CONSEGNA:
Prosegui il testo su Natalia Zvereva e la finale del Roland Garros 1988, riprendendo subito dopo l'ultima frase.

TESTO IN ESAME:
•••
La donna delle tre bandiere ha un ricordo da cancellare. Un regalo amaro che il solito destino burlone le ha fatto recapitare in quello che poteva essere il giorno più bello della sua vita. Ma si sa, c’è modo e modo per passare alla storia e il suo non è stato il modo migliore. Quando ancora la Bielorussia non era ufficialmente nata, in quel maledetto pomeriggio del 5 giugno 1988, di passaggio a Parigi nel suo viaggio in cinque tappe di nome Golden Slam, una giovane tedesca – che serviva le prime con due palle in mano per risparmiare tempo – avrebbe vinto la finale più corta di sempre in un major in gonnella tenendola in campo tra i 32 e i 34 minuti, un dato incerto probabilmente a causa dell’interruzione per pioggia che costrinse il giudice di sedia a interrompere l’incontro per circa un’ora. Secondo più, secondo meno, a Natalia (nome da sovietica, che provvederà a cambiare quando cambierà patria) Zvereva quella mezzoretta appena abbondante trascorsa sul centrale del Roland Garros sarà parsa una piccola eternità, la brutta fine di un lungo sogno che, ancora in età da torneo juniores, l’aveva proiettata troppo presto tra le grandi per poi chiudersi nell’incubo di un doppio 0-6 dal quale aveva estratto appena tredici punti, quasi tutti errori della sua avversaria. Certo, anche se di poco più anziana, Steffi Graf stava ponendo le basi del suo dominio sul tennis ma tale consapevolezza attenua solo lo shock, non lo cancella. Invece, complice il mutato quadro socio-politico europeo e mondiale, qualche anno dopo tutto inizierà a cambiare e stavolta la donna delle tre bandiere indosserà quella definitiva rossa e verde con il fregio della sua nuova nazione: la Bielorussia.
•••
DATI FORNITI:
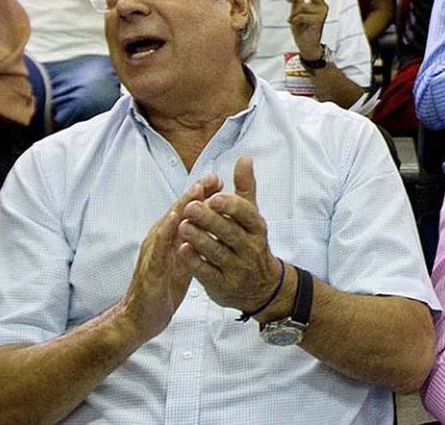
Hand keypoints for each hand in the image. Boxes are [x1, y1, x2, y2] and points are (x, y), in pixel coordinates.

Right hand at [119, 175, 223, 341]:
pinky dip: (166, 233)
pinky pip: (159, 250)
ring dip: (182, 207)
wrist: (140, 319)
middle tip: (211, 176)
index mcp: (169, 239)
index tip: (218, 179)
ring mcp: (153, 254)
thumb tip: (210, 225)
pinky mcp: (151, 271)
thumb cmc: (163, 287)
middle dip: (194, 194)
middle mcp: (159, 242)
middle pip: (178, 212)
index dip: (201, 195)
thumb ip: (194, 241)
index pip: (186, 212)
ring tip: (197, 190)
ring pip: (168, 226)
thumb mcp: (183, 260)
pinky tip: (174, 221)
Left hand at [176, 157, 280, 313]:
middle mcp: (250, 248)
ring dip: (199, 239)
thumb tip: (244, 158)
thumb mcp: (251, 216)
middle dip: (210, 220)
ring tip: (182, 226)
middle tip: (191, 207)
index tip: (214, 196)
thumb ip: (245, 187)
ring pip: (217, 252)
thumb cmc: (250, 243)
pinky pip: (208, 273)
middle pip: (230, 232)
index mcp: (257, 228)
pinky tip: (182, 250)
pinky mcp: (223, 285)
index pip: (246, 214)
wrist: (262, 286)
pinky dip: (195, 262)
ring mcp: (237, 268)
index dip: (231, 205)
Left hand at [289, 0, 329, 58]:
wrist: (307, 45)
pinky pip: (300, 15)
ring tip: (296, 23)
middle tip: (288, 0)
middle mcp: (323, 5)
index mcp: (318, 1)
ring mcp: (322, 12)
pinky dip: (294, 21)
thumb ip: (296, 2)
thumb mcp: (296, 12)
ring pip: (301, 6)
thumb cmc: (302, 28)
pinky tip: (298, 26)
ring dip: (293, 15)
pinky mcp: (319, 20)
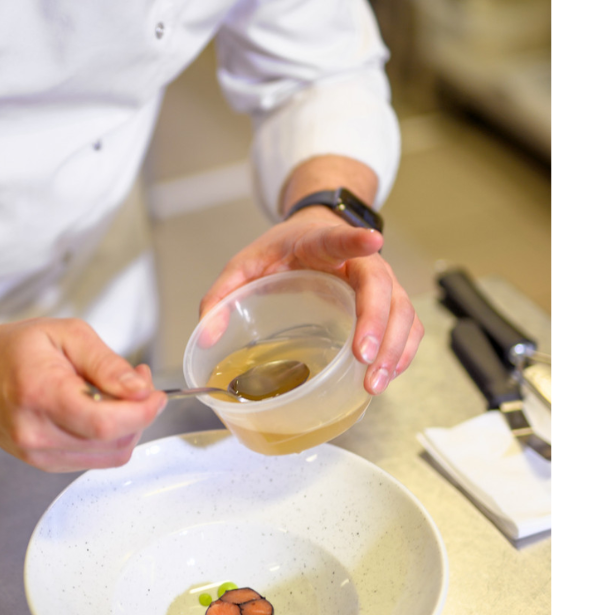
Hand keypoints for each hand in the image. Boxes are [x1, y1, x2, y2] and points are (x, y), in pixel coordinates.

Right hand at [0, 318, 167, 471]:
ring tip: (118, 395)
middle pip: (113, 442)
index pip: (105, 422)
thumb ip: (106, 363)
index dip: (141, 412)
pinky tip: (101, 411)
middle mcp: (37, 433)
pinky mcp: (44, 463)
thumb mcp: (66, 334)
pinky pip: (94, 459)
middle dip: (139, 415)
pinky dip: (109, 438)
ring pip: (109, 455)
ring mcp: (39, 454)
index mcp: (41, 395)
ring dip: (127, 428)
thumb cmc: (14, 349)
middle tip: (139, 384)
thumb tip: (139, 389)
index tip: (156, 394)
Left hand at [198, 205, 423, 394]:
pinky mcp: (389, 302)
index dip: (356, 239)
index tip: (372, 240)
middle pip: (383, 287)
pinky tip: (388, 376)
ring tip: (375, 383)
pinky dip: (402, 352)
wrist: (315, 231)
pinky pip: (407, 327)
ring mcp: (380, 281)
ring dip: (393, 349)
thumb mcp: (245, 264)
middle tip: (363, 360)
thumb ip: (222, 294)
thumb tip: (207, 333)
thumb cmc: (284, 249)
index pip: (341, 238)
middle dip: (377, 325)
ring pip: (402, 312)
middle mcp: (360, 261)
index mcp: (321, 243)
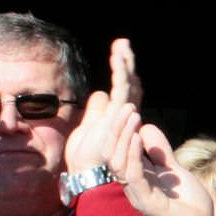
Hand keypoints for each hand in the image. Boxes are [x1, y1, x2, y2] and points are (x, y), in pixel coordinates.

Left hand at [64, 38, 138, 173]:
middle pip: (129, 84)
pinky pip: (121, 87)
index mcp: (117, 118)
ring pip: (127, 82)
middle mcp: (124, 115)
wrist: (89, 172)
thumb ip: (95, 111)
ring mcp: (123, 114)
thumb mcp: (87, 128)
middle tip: (123, 44)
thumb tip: (100, 93)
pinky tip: (118, 56)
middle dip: (126, 63)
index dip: (123, 74)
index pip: (124, 92)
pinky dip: (120, 70)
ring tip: (122, 43)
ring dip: (124, 61)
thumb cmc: (87, 157)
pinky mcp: (118, 114)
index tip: (119, 57)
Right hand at [115, 118, 215, 215]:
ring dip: (123, 137)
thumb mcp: (175, 170)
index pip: (118, 151)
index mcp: (137, 177)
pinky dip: (132, 155)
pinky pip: (132, 176)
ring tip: (132, 117)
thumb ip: (161, 153)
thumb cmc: (189, 205)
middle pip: (112, 153)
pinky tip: (137, 138)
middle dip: (117, 128)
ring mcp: (138, 194)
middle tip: (127, 107)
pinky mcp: (146, 203)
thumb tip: (146, 128)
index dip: (121, 129)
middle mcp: (133, 185)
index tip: (130, 109)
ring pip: (117, 163)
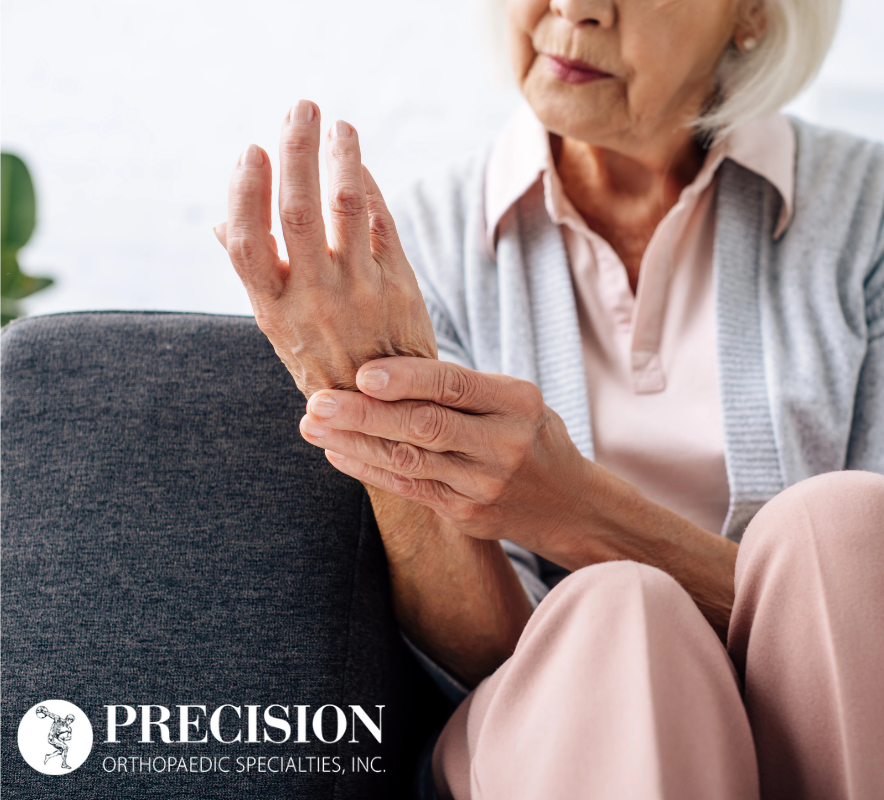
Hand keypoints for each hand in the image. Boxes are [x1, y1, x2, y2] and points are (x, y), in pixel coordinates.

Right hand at [216, 100, 436, 396]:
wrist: (390, 414)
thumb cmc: (326, 367)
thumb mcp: (280, 334)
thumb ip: (257, 276)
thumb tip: (221, 223)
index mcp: (274, 310)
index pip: (248, 242)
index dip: (245, 192)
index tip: (250, 150)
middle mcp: (316, 299)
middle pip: (297, 211)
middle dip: (296, 150)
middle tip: (299, 109)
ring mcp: (362, 292)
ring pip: (348, 207)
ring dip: (341, 157)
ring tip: (337, 125)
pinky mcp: (400, 286)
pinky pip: (383, 224)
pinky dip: (371, 188)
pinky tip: (360, 164)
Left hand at [296, 356, 595, 553]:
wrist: (568, 503)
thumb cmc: (528, 434)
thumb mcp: (515, 400)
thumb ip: (462, 388)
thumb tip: (384, 366)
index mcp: (517, 402)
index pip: (454, 386)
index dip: (406, 379)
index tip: (360, 373)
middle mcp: (504, 443)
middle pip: (426, 426)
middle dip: (365, 414)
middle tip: (317, 401)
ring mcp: (486, 483)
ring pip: (410, 461)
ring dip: (355, 443)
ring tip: (312, 426)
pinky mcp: (468, 514)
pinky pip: (411, 489)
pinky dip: (370, 470)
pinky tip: (338, 454)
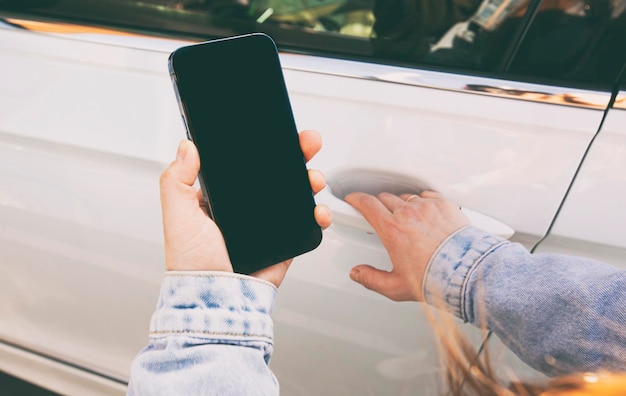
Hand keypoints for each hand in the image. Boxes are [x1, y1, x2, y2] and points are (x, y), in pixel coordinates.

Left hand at [159, 130, 330, 286]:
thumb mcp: (177, 215)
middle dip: (297, 155)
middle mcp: (247, 208)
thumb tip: (186, 146)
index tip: (278, 132)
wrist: (217, 299)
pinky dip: (318, 214)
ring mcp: (268, 224)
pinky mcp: (285, 241)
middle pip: (277, 173)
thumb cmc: (191, 263)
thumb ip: (176, 180)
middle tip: (308, 144)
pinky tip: (318, 210)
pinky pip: (306, 222)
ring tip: (314, 179)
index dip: (264, 146)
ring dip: (310, 181)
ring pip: (296, 194)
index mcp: (222, 197)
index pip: (247, 164)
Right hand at [345, 191, 468, 300]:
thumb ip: (371, 279)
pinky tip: (424, 214)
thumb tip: (357, 274)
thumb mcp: (396, 286)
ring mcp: (427, 207)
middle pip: (384, 198)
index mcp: (392, 230)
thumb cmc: (435, 278)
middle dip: (378, 205)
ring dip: (401, 204)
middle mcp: (408, 214)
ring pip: (406, 197)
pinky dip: (422, 202)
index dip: (356, 200)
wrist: (467, 272)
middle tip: (381, 216)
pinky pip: (427, 196)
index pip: (367, 204)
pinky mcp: (444, 205)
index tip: (353, 200)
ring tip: (406, 219)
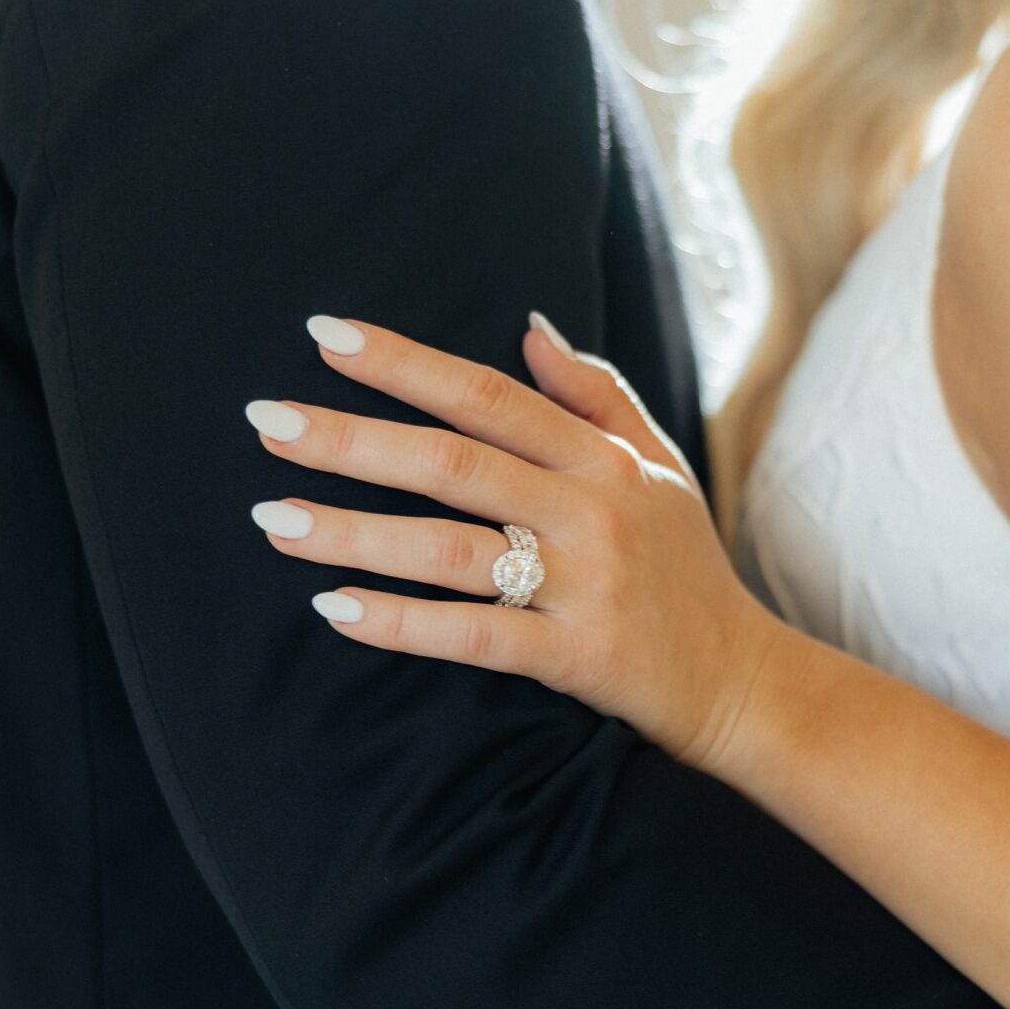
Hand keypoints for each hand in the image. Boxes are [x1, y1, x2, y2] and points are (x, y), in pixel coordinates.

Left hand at [245, 312, 783, 778]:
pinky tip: (337, 609)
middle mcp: (590, 513)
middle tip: (266, 422)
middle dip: (352, 439)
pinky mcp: (577, 658)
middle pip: (452, 462)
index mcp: (602, 460)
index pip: (487, 395)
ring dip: (355, 532)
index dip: (403, 363)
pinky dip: (403, 624)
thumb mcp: (660, 468)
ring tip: (275, 521)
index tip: (324, 337)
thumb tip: (530, 326)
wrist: (743, 682)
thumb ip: (597, 395)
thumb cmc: (689, 574)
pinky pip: (475, 637)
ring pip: (450, 548)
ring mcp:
•••
RISPOSTA:
IL PASSATO – In poco meno di trent’anni di storia (e nonostante i retaggi di un passato in cui il tennis era il diavolo, così come tutti gli sport dei ricchi e dei capitalisti) la Bielorussia ha saputo ritagliarsi il suo piccolo angolo di paradiso. Se i termometri più affidabili sono i tornei dello slam e le classifiche mondiali, i numeri della cosiddetta “Russia Bianca” sono di tutto rispetto: 31 titoli e 232 settimane al n°1 del ranking.
Classe 1971, la prima giocatrice bielorussa di livello assoluto è stata dunque Natasha Zvereva. Predestinata fin dalla giovane età, quando ancora rappresentava l’Unione Sovietica, Natasha brucia le tappe e poco più che quindicenne fa suo il titolo juniores di Wimbledon nel 1986. L’anno dopo domina il circuito giovanile (Roland Garros, Wimbledon, US Open e Orange Bowl) e chiude la stagione con due finali perse in quello maggiore e un ranking da top-30. L’ottantotto è l’anno della svolta: il doppio, destabilizzante 6-0 patito a Parigi non la scalfisce più di tanto e, pur continuando a perdere finali (Eastbourne, Montreal, Worcester), il solo fatto di giocarle le garantisce una classifica da prime dieci e i quarti al Masters WTA di New York.
Il carattere mite e una certa qual remissività solo apparente aiuteranno a comprendere il suo bilancio negativo in carriera nelle finali (4-15) ma non spiegheranno il gesto di reazione in una di queste (Hilton Head 1989) quando, al microfono del compianto Bud Collins, sventolerà l’assegno appena ricevuto affermando: “Per me questa è solo carta” in riferimento al fatto che i suoi guadagni finivano quasi interamente nelle tasche dello stato. Di lì a poco la nativa di Minsk si fa mettere sotto contratto dall’agenzia Pro-Serv e solo l’imminente disfacimento dell’URSS minimizza l’entità del gesto, assolutamente rivoluzionario all’epoca in cui venne compiuto.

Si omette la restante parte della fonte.